Our Most Beloved Teachers

Think about your most beloved teachers.

No matter the grade level. No matter the subject. Go back in time.

Sit once again in their classrooms.

Whisper their names.

Feel once again what it felt like to be in their presence.

Let me tell you about mine:

Looking into the eyes of my most beloved teachers, I saw wide-open vistas, acres and acres of golden light stretching out endlessly in front of me. I saw a frontier deep in the distance pulling me into all imaginable futures. With those teachers, surrounded by them, I felt belief—belief in myself. I felt the beginning again—my beginning. A beginning that predated the story I was born into, the one that told me who I was supposed to be, who others were supposed to be, and the nature of my relationships with them and the world around me.

These teachers stepped forward into my life year after year as lighthouses, icons, beacons, fires on the ridgeline, burning high and bright, leading me home.

Leading me to who I was born to be.

With words and no words, they told me that it was not too late. I could become anyone. Even though they knew that I would face darkened forests. Even though they knew that life was fanged in loss and failure. Even though they knew that I never felt quite ready for the world, the lesson within their lesson plans, the one they wrote in invisible ink on graded homework and exams was always the same:

No matter the wounds, there will be many.

No matter the shame, they will be varied.

No matter the thresholds you meet—climb, cross, leap.

Step into and through. Pursue:

Your why. Your purpose. Both can be yours—

shimmering and radiant—if you chase them.

So, chase.

These teachers loved me into possibility.

What was possible for me?

Anything I could imagine.

We are human beings.

We are born to dream. We are born to disrupt. We are born to create.

With the purpose-driven collaborative assistance of our fellows, some of us have left lasting footprints in moon dust, pulled down despotic regimes in color revolutions, and developed a vaccine against COVID-19 in less than twelve months.

With the same purpose-driven collaborative assistance of our fellows, some of us have realized that our background, path, history, family, community, and crazy relatives, the whole tangled tapestry of our upbringing, is a gift.

The love we received and the hurt we suffered. The care we were given and the pain we endured. The peace we enjoyed and the volatility we survived. We have learned that these experiences make us who we are, no matter how easy or hard. These moments give us unique stories, ideas, angles, perspectives, and interpretations. And, once we own the complicated knot of our experience, I mean all of it, that acceptance deepens our humanity and gives us a voice that is ours and ours alone.

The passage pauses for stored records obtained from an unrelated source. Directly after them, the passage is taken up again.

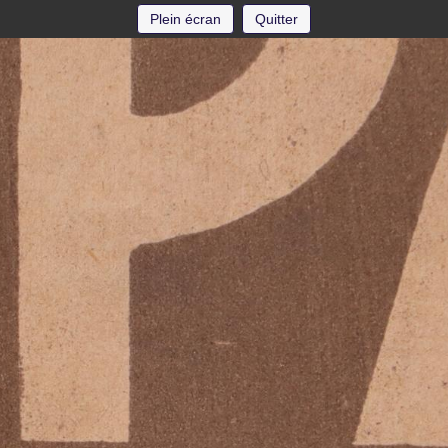
Plein écran
Quitter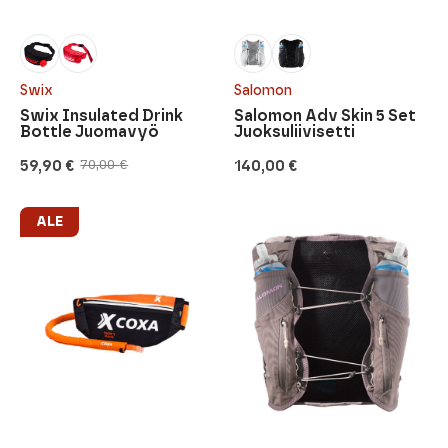
Swix
Salomon
Swix Insulated Drink
Salomon Adv Skin 5 Set
Bottle Juomavyö
Juoksuliivisetti
59,90
€
140,00
€
70,00
€
Alkuperäinen
Nykyinen
hinta
hinta
oli:
on:
70,00 €.
59,90 €.
ALE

No one can see what we see, imagine what we imagine, and create what we are going to create because no one has ever been and will ever be us. We are a one-time-only cosmic event.

Right now, honest to goodness—right now—our collective tomorrow needs to hear our singular voices today.

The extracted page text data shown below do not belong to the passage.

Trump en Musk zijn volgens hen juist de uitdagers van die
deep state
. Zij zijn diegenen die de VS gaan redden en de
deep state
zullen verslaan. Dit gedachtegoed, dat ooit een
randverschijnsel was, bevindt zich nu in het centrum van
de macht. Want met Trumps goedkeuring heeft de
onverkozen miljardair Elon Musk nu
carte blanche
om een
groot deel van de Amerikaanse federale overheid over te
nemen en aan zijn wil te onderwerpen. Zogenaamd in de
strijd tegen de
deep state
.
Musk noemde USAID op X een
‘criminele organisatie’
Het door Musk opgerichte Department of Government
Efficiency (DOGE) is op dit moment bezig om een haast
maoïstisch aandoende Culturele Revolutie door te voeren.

So, what if leading our students on an inner odyssey into mystery and challenging them at the deepest levels took precedence over summing up, offering answers, and disseminating theories?

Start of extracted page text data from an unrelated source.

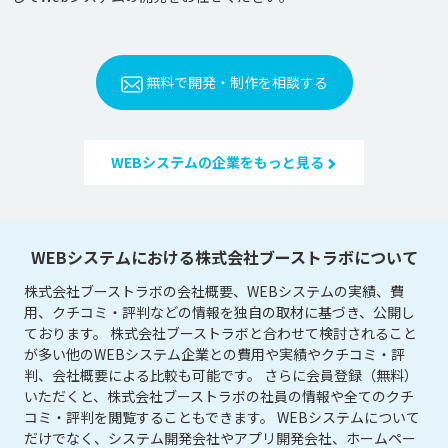
無料で開発・制作を相談する
WEBシステムの企業をもっと見る
WEBシステムにおける株式会社ブーストラボについて
株式会社ブーストラボの会社概要、WEBシステムの実績、費
用、クチコミ・評判などの情報を独自の取材に基づき、公開し
ております。 株式会社ブーストラボと合わせて検討されること
が多い他のWEBシステム企業との費用や実績やクチコミ・評
判、会社概要による比較も可能です。 さらに会員登録（無料）
いただくと、株式会社ブーストラボの社員の情報や全てのクチ
コミ・評判を閲覧することもできます。 WEBシステムについて
だけでなく、システム開発会社やアプリ開発会社、ホームペー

What if, instead of defining “being gifted” as some exclusive, perfect score on your SAT, self-congratulatory “I went to Harvard” measure-of-genius, we described it as self-narration?

That is, our students living their story, not someone else’s.

What if the valedictory speech at graduation wasn’t delivered by the student with the highest GPA but by the student who dared to step into the cave of their whispering fears to meet their Vader?

What if we told our students that who they are is more important than what they know?

What if we told them that they are precisely what is needed to solve their problems and the problems of our world?

That they don’t have to be wealthier or more educated. That they don’t have to be from or in a dominant social group.

How do you think they would respond?

How do you think they would live knowing they are the ones we have been waiting for?

And how would we professors reimagine our classes?

I have an answer, and this is not speculative fiction: rewilding – an instinctive, ancient pedagogy that my students and I created, really remembered when we created our La Ceiba class.

Three things:

1. This blog is a chapter from my upcoming book Rewild School: A Pedagogy of Possibility

2. Here are some memories of my most beloved teachers: Ms. Schloos (her hugs), Mrs. George (her encouragement), Ms. Swigart (her everything but especially her crying, all of our crying, while she read the conclusion of “Where the Red Ferns Grows”), Mrs. Todorov (her anchoring), Mr. Ault (his enthusiasm), Mr. Hershner (his love of trees), Mrs. Wray (her smile), Mrs. Hoar (her love of art and me), Mr. Haag (not only a great football coach but a great teacher), Mrs. Bartley (her welcoming warmth), Mr. Sherman (his easy solidity), Ms. Harlow (her giddiness), Mrs. Cheeseman (her joy, her pure joy), Mr. Cheeseman (his bigger than life laughter), Mr. Garrett (his asking for a response), Mr. Tuertscher (his belief in me), and Mrs. Hennessey (her gentle yet forceful preparation of me into a young man).

3. Before going on with your day, I encourage you to reach out to one or two or three of your most beloved teachers to say “Thank you” for the love and care and attention and guidance they gave you. Tell them thank you from me – thank you for shaping you into the kind of human that makes this world a better place.